Where is the best place to buy Clairefontain or Rhodia? Looking for sprial 6x8 note books.


----------



## wizard (Jun 10, 2011)

Roy, Try Levenger or Fahrney's Pens. Regards, Doc

http://www.levenger.com/PAGETEMPLATES/PRODUCT/Product.asp?Params=Category=322-1148|Level=2-3|pageid=7742


----------



## Timebandit (Jun 10, 2011)

Try Goulet Pens

http://www.gouletpens.com/Clairefontaine_s/56.htm

http://www.gouletpens.com/Rhodia_s/53.htm


----------



## Katsin (Jun 10, 2011)

This guy blogs about the quest for a good black notebook:
http://blackcover.net/

Reviews for lots of them.


----------



## BRobbins629 (Jun 10, 2011)

+1 for Brian Goulet.  He used to be an active member but got too busy with his ink and paper business.  Real nice couple run the business.  Tell him I sent you.


----------



## wizard (Jun 10, 2011)

Roy...+2 ..after looking.....I think I'm going to be shopping at Goulet's too..:wink: Doc


----------



## OKLAHOMAN (Jun 10, 2011)

Thanks all I just placed an order with Brian.


----------



## juteck (Jun 10, 2011)

When your package arrives, it will be one of the packed packed boxes you'll get!  They take great care to make sure your goods arrive in good condition.
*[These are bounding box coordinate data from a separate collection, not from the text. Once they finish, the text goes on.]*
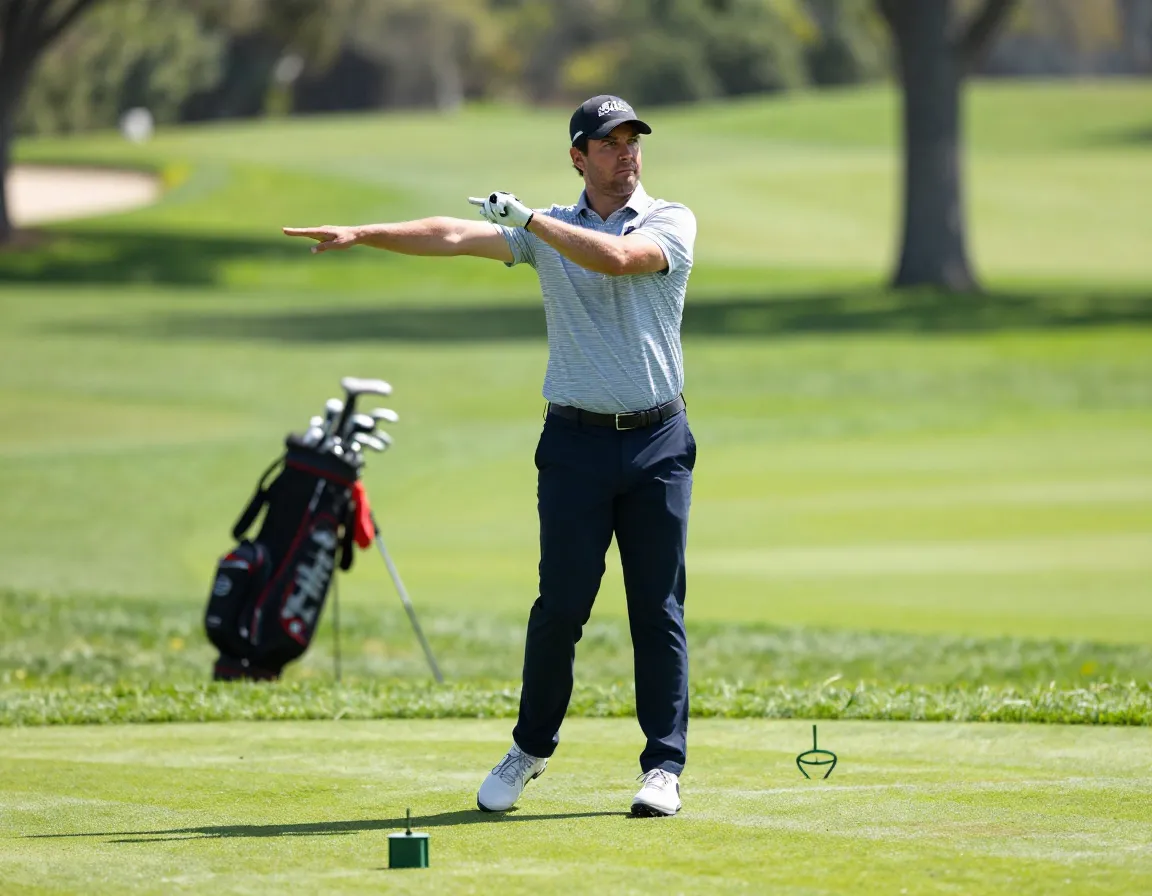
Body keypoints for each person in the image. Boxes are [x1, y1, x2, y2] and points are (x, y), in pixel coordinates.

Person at [283, 94, 697, 818]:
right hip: (573, 443)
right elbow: (449, 235)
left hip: (658, 442)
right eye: (609, 143)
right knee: (559, 609)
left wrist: (530, 220)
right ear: (579, 156)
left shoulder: (668, 220)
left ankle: (663, 767)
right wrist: (364, 232)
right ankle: (530, 750)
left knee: (655, 608)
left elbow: (622, 260)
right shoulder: (547, 228)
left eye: (633, 140)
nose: (626, 153)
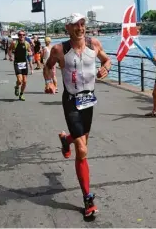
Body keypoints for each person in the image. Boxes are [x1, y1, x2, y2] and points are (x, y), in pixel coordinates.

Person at [43, 13, 111, 217]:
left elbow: (108, 60)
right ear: (67, 28)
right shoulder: (59, 49)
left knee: (82, 144)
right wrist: (49, 82)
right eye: (76, 25)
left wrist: (106, 68)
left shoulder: (94, 44)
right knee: (82, 150)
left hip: (89, 100)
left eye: (83, 24)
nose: (80, 28)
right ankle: (88, 199)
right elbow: (47, 67)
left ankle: (66, 139)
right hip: (71, 101)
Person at [8, 30, 32, 101]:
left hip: (24, 63)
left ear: (25, 36)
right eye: (20, 35)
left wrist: (30, 53)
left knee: (25, 81)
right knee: (19, 80)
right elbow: (9, 49)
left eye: (23, 35)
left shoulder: (27, 43)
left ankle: (21, 94)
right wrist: (10, 56)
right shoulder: (14, 43)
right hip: (17, 63)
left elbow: (30, 50)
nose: (22, 36)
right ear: (18, 36)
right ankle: (17, 86)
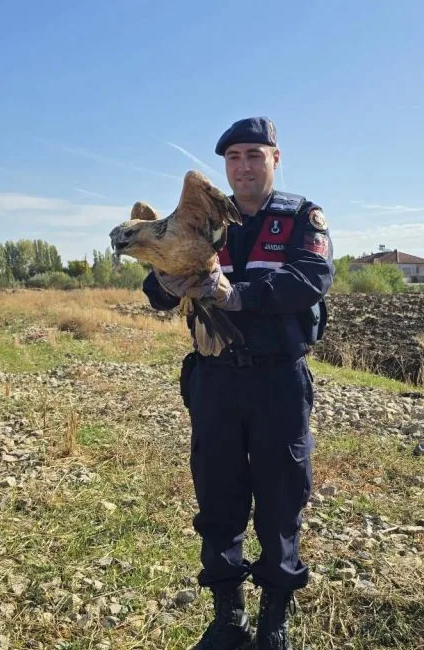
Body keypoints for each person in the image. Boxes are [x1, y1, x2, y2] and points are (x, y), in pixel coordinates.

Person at [142, 117, 334, 650]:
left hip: (278, 380)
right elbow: (156, 289)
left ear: (275, 159)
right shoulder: (199, 219)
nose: (244, 166)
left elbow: (309, 280)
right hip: (215, 381)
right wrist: (164, 280)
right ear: (224, 167)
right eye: (234, 158)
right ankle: (229, 616)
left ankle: (275, 616)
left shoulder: (301, 217)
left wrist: (238, 294)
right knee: (218, 496)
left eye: (254, 154)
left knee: (280, 499)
If you're a member at FPN, there's a discount code you can use with Goulet Pens.   Be sure to also sign up for a few months of the ink drop --- a fund way to collect ink samples! If you're ever looking for a specific ink color, they have a tremendous collection of ink swabs also on their webpage. And if you follow their blog at Ink Nouveau or even on Facebook, you'll get notices for new products, and great product reviews. 

<<insert standard disclaimer here.....>>



OKLAHOMAN said:


> Thanks all I just placed an order with Brian.


----------